Doc - Nelle tue mani, forte di un successo senza precedenti, ha dato vita ad un remake americano con protagonista Molly Parker, talmente seguito su FOX da aver ottenuto già il rinnovo per una seconda stagione, mentre è stata appena ordinata anche un adattamento messicano con Juan Pablo Medina.
Doc: cambio di genere, ma non di prospettiva

Alla base della serie in onda ogni martedì in prima serata su Rai1 c'è un gender swap rispetto all'originale nostrano. Parker interpreta la dottoressa Amy Larsen che, in seguito ad un incidente d'auto perde la memoria, ma vuole provare a tutti i costi a tornare ad essere medico, perché sembra che il lavoro sia l'unica cosa ad esserle rimasta, dato che ha allontanato tutti gli affetti in seguito al trauma. Niente proiettile e niente dodici anni persi del Dottor Andrea Fanti quindi, ma intatto lo spirito tra il rassegnato e il combattivo della protagonista.

Otto anni sono un gap meno ampio di dodici, e la differenza tra 2017 e 2025, anche a livello tecnologico, non è la stessa che tra 2020 e 2008: meno pronunciata e meno invasiva, soprattutto negli Stati Uniti.

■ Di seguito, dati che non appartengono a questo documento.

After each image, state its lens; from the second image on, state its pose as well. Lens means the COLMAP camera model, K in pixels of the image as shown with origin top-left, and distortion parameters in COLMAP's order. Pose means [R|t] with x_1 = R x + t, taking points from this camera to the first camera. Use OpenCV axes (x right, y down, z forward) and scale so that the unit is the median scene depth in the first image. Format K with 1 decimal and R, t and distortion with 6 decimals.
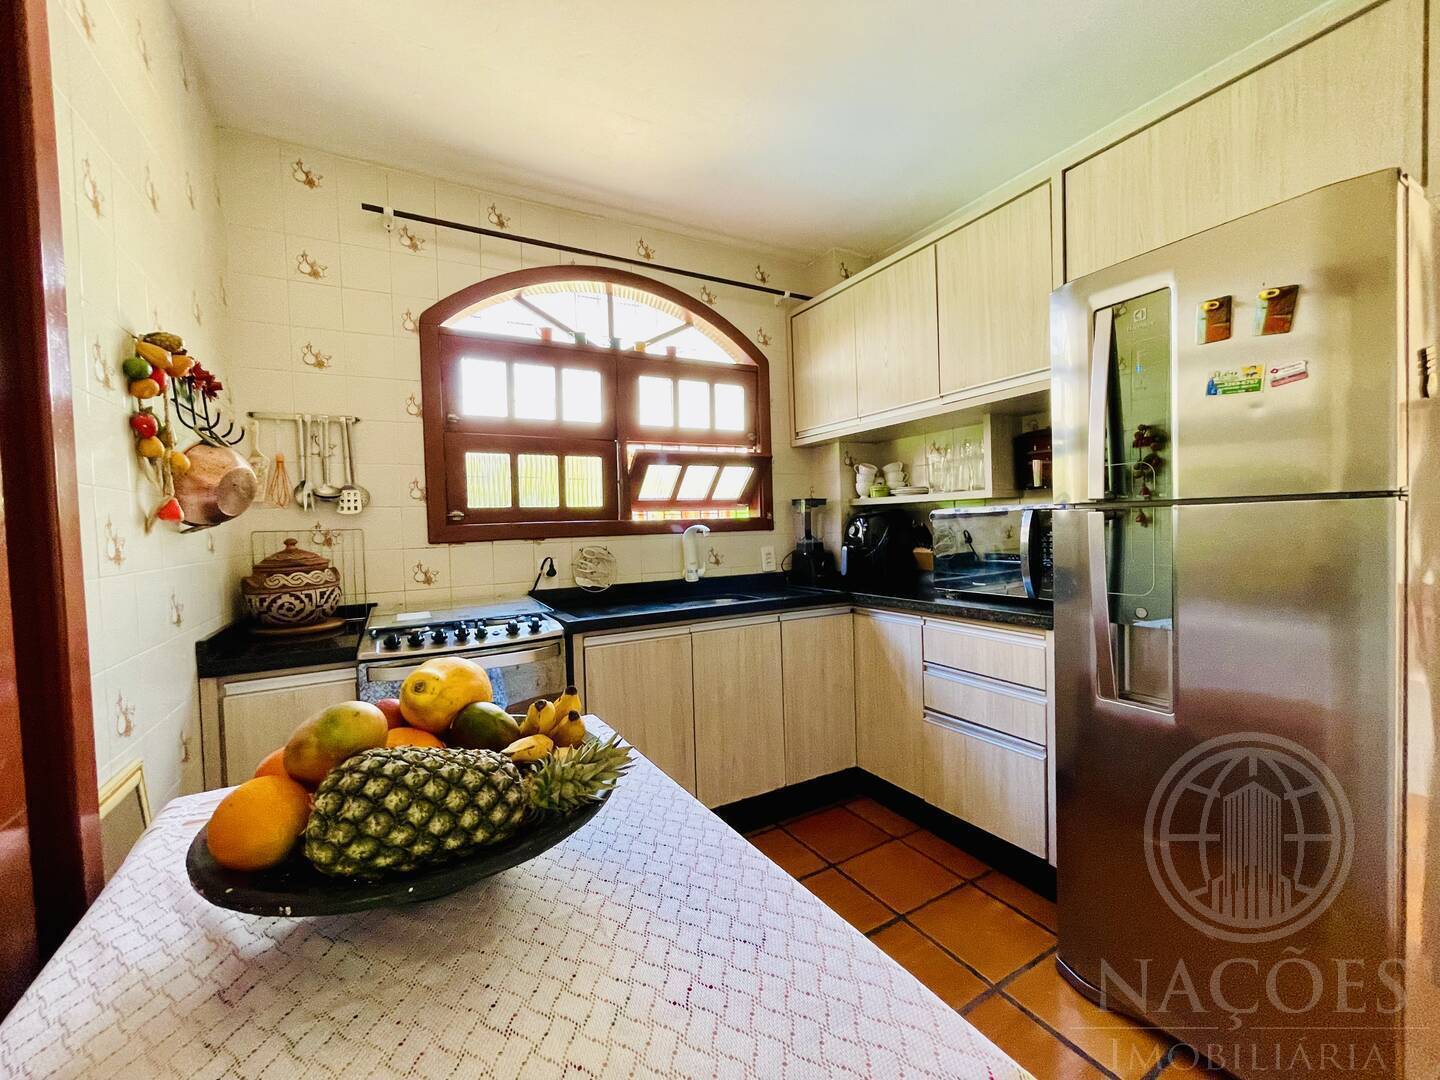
lens RADIAL K [[577.7, 0, 711.1], [0, 577.7, 544.7], [0, 0, 1]] dist [-0.002747, -0.001398]
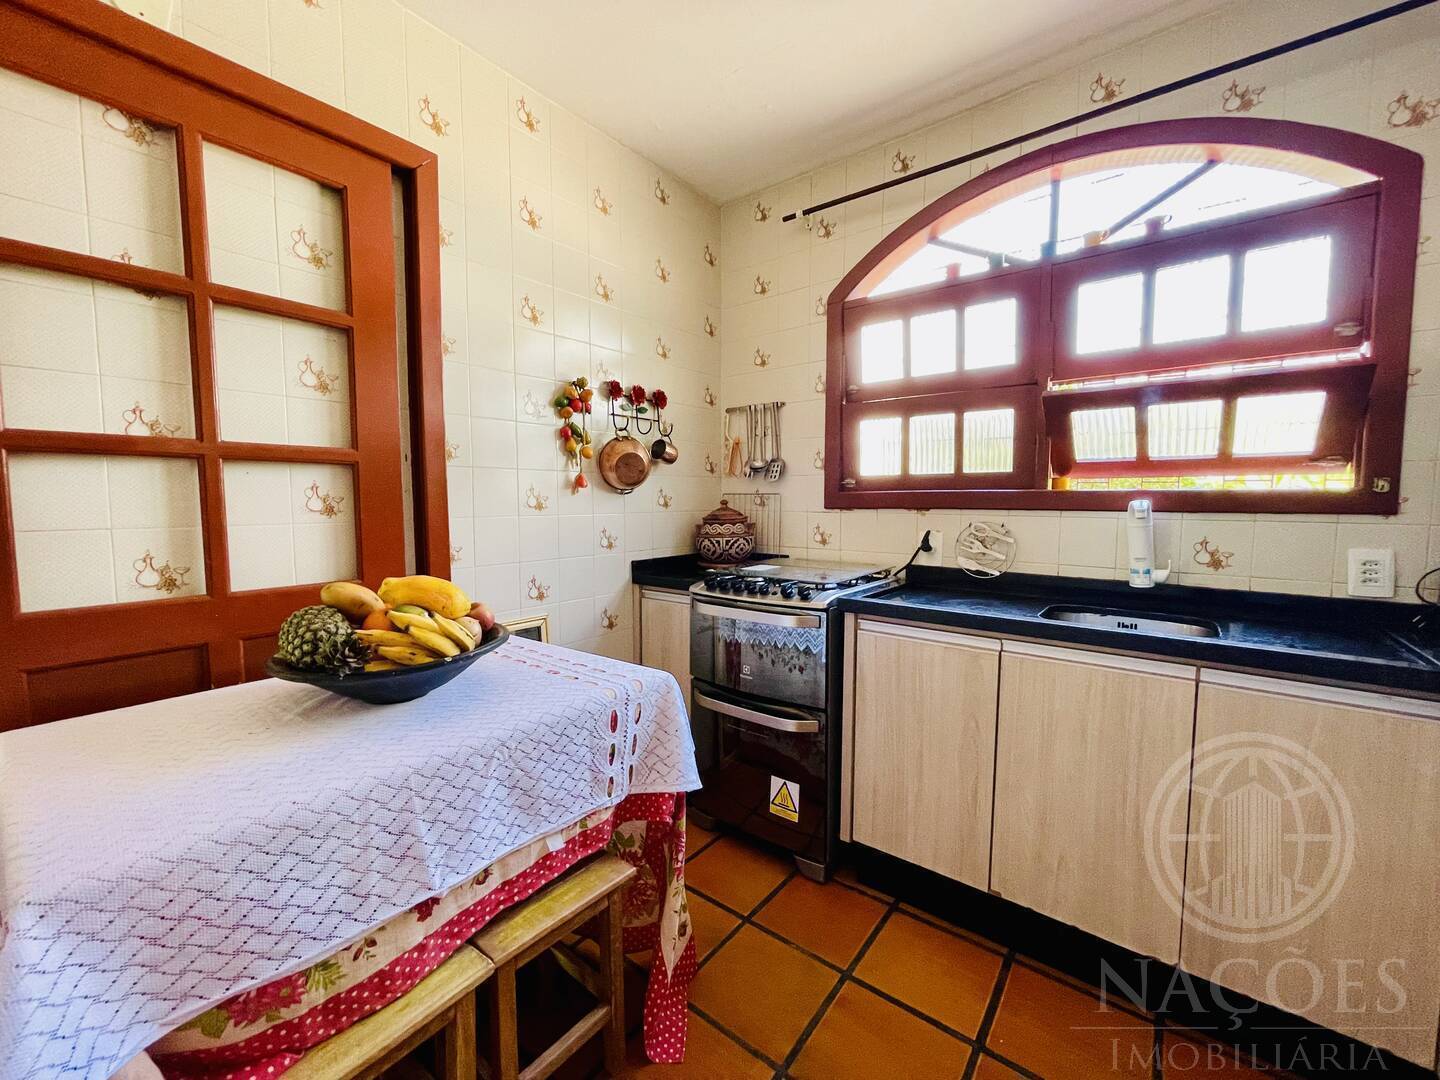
lens RADIAL K [[577.7, 0, 712.6], [0, 577.7, 540.0], [0, 0, 1]] dist [-0.002747, -0.001398]
pose [[0.379889, 0.097320, -0.919899, 0.391430], [-0.045004, 0.995217, 0.086703, -0.023975], [0.923937, 0.008462, 0.382452, 0.331615]]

Non dimentichiamo poi che a rendere così efficace questo racconto c'era il fatto che alla base ci fosse una storia vera, piena di emozioni, di un medico che ha perso la memoria e riacquistato la propria personalità.
Una serie che rimane un po' in superficie

Questo Doc - o forse dovremmo dire questa Doc - ha tutti gli elementi in regola per appassionare gli spettatori sulla carta, ma è nella messa in scena che vacilla. La Amy Larsen di Molly Parker è spigolosa e respingente, come in parte era il Dr. Fanti di Luca Argentero, ma nella nostra versione c'era sempre margine per le emozioni, per il barlume a cui aggrapparsi per tornare disperatamente ad essere ciò che era: un medico che crede nel proprio mestiere, nei pazienti, nell'empatia.

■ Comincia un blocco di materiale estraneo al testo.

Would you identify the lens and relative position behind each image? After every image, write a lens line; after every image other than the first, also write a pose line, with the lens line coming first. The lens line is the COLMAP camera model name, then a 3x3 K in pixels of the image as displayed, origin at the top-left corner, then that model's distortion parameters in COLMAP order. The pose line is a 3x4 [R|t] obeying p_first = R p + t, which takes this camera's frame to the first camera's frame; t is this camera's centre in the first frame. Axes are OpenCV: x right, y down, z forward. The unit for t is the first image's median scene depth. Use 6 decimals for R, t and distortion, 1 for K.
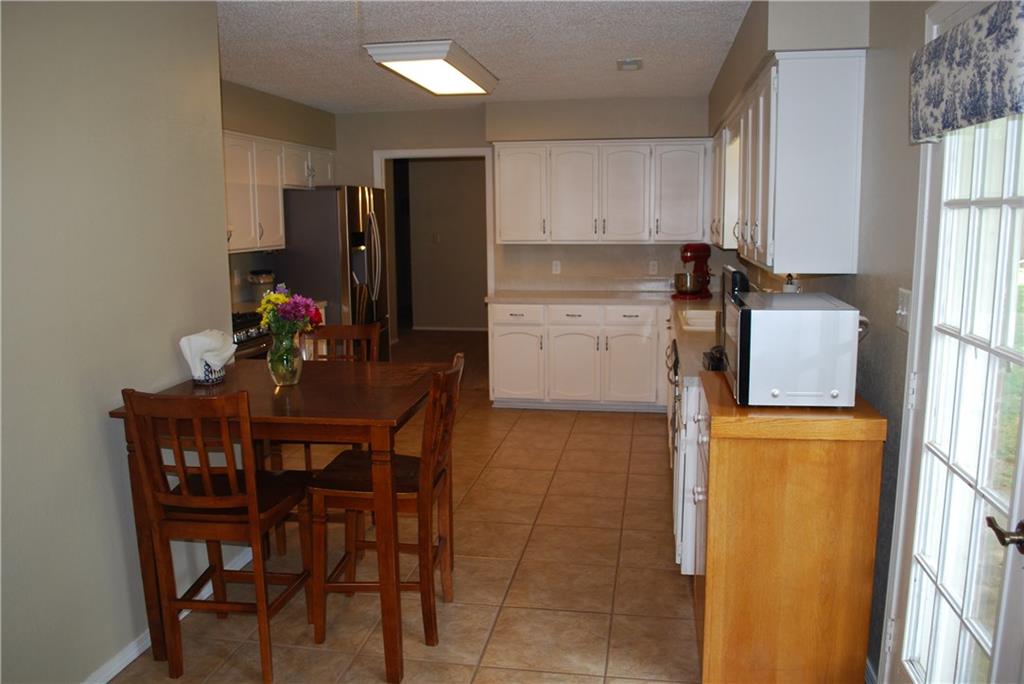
lens RADIAL K [[787.9, 0, 512.0], [0, 787.9, 342.0], [0, 0, 1]] dist [-0.086099, 0.003016]
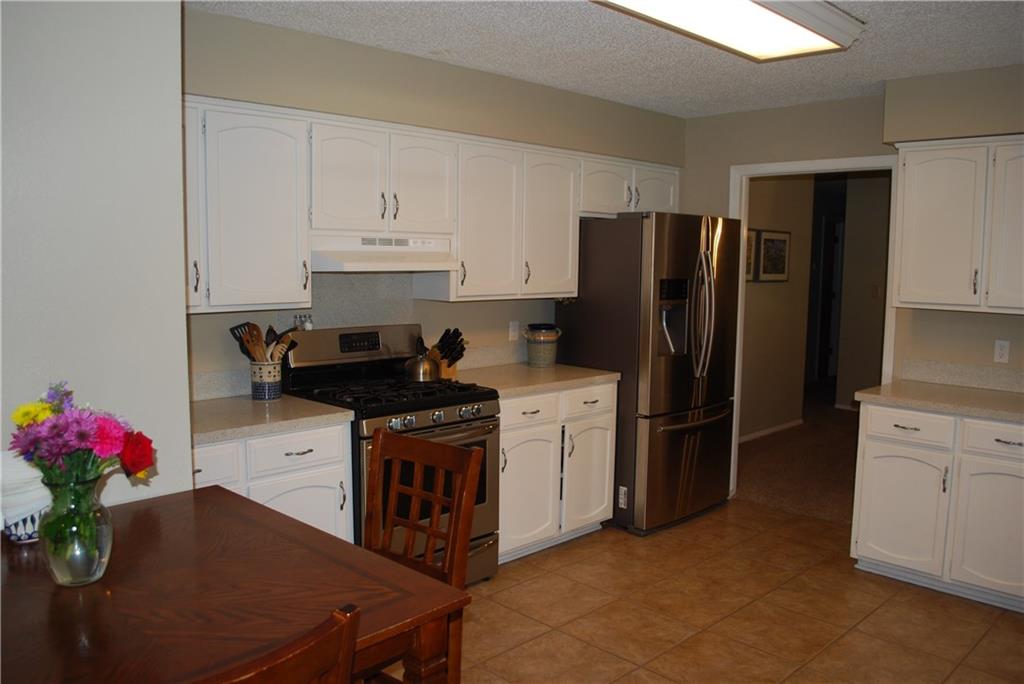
lens RADIAL K [[806.0, 0, 512.0], [0, 806.0, 342.0], [0, 0, 1]] dist [-0.079414, -0.000183]
pose [[0.815721, 0.078355, -0.573114, 0.097752], [-0.108693, 0.993897, -0.018820, -0.053852], [0.568141, 0.077645, 0.819260, 0.327947]]
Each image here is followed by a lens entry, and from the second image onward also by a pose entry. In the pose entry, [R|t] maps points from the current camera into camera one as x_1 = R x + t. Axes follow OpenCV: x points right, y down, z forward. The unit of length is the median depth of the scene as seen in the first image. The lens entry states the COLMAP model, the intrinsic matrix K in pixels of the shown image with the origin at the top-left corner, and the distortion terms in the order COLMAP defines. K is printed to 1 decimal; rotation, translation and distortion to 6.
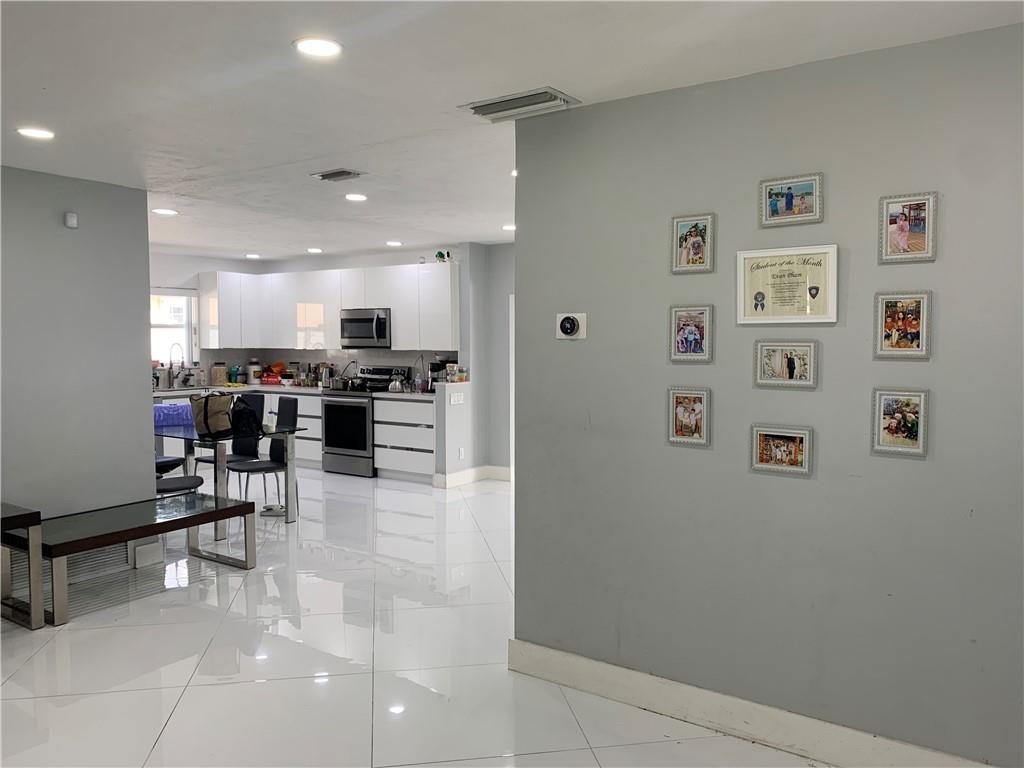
lens RADIAL K [[780.6, 0, 512.9], [0, 780.6, 382.2], [0, 0, 1]] dist [0.051399, -0.019042]
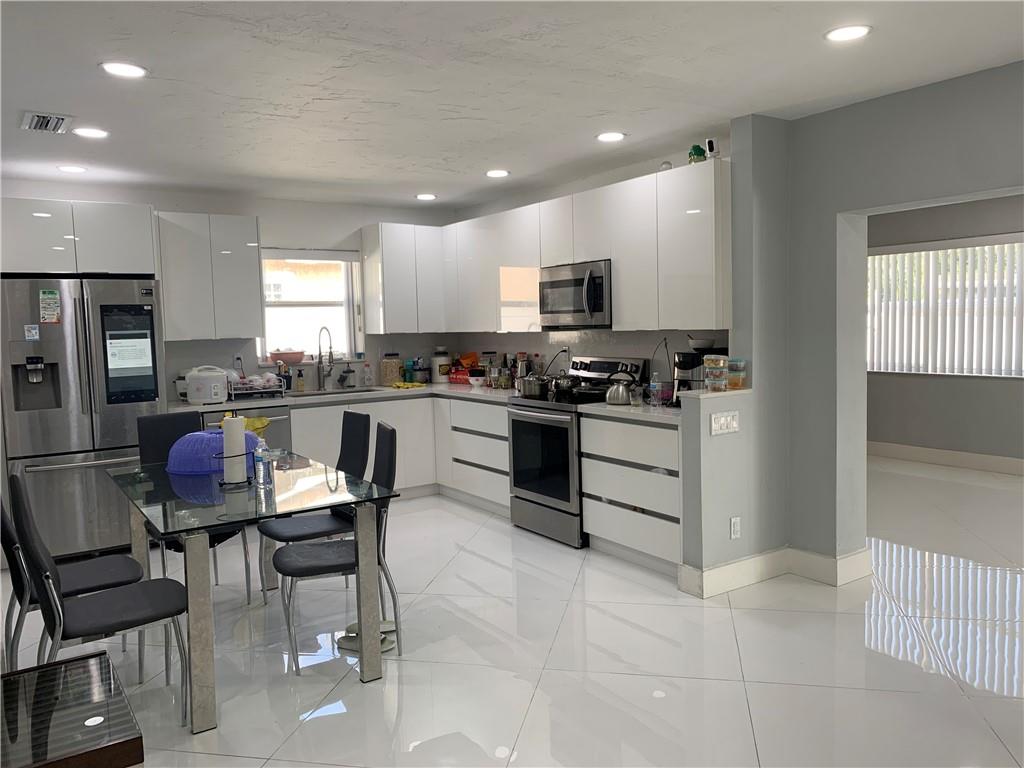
lens RADIAL K [[780.6, 0, 512.2], [0, 780.6, 384.3], [0, 0, 1]] dist [0.051399, -0.019042]
pose [[0.931702, 0.005395, -0.363184, -0.013712], [0.003559, 0.999706, 0.023980, -0.015467], [0.363207, -0.023635, 0.931409, 0.427616]]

Tutte caratteristiche su cui la Larsen sembra soprassedere per riottenere il proprio posto in ospedale, a cui sembra tenere più di qualsiasi altra cosa, eccezion fatta per il rapporto con la figlia oramai adulta. Anche le relazioni con gli altri personaggi risultano meno coinvolgenti ed incisive, soprattutto con una persona (capirete facilmente di chi stiamo parlando) quando prova ad affidarsi ai ricordi per ritrovare quel sentimento perduto.
Vado troppo veloce?
Oltre alla sensazione di superficialità, di minor carisma ed emotività - anche nei casi medici che in alcune circostanze riprendono quelli nostrani - la parola chiave di Doc sembra essere ritmo a cui potremmo aggiungere esagerato. Nei primi due episodi visti, già si conosce fin troppo del passato della protagonista, puntando quasi meno agli altri personaggi che la circondano, quando la nostra versione era più corale e attenta alle storyline di tutti i personaggi.

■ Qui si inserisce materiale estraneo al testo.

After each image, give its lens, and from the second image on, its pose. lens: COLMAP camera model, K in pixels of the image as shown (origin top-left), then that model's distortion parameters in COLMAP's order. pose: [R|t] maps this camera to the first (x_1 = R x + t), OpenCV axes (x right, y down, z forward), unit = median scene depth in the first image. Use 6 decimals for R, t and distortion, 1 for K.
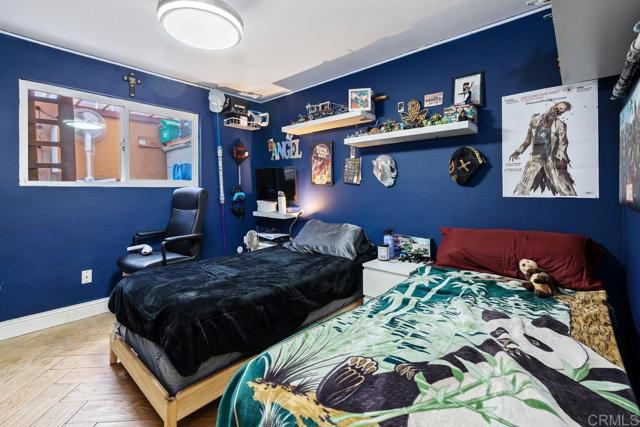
lens RADIAL K [[282.3, 0, 318.4], [0, 282.3, 193.0], [0, 0, 1]] dist [0.000154, -0.000004]
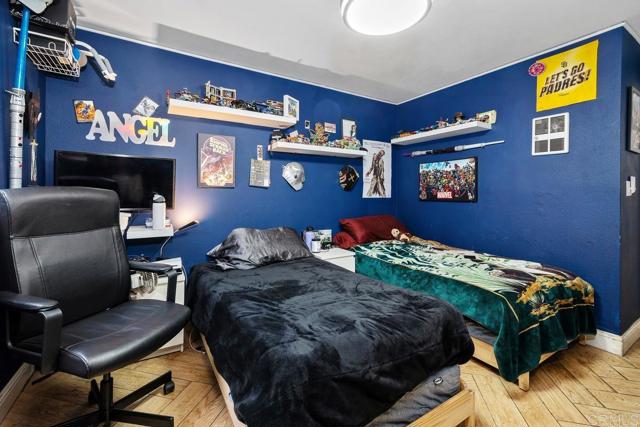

Compresa la parte inerente la denuncia sociale del segreto professionale che la memoria di Amy si è portata con sé (che piacere ritrovare Scott Wolf, però). Anche qui qualcosa di più freddo e asettico nel complesso, come l'avanzamento tecnologico con cui la protagonista si deve mettere in pari, con cui gli autori hanno potuto giocare in misura minore. Ciò che funziona paradossalmente è proprio il gender swap perché permette alcune correlazioni - e conseguenti plot twist - che nel nostro non erano possibili. Intrattenimento assicurato, coinvolgimento rimborsato.
Conclusioni
La versione americana di Doc con protagonista Molly Parker intrattiene anche chi ha già visto l’originale, poiché presenta alcune sostanziali differenze nella storia che comportano altrettanti sviluppi diversi, a partire dal cambio di genere di Amy Larsen con un impatto diverso sugli altri personaggi. Una serie meno corale, almeno nei primi episodi visti, e meno emotiva e carismatica rispetto all’originale italiano, ma che continua ad avere dalla sua il potere del cambiamento.
Perché ci piace
- Il gender swap e le differenze con l’originale, funzionali al racconto…
- Il cast messo insieme…
Cosa non va
- …a parte il mancato avanzamento tecnologico.
- …anche se risulta un po’ freddino.
- Il ritmo troppo veloce e la superficialità apparente.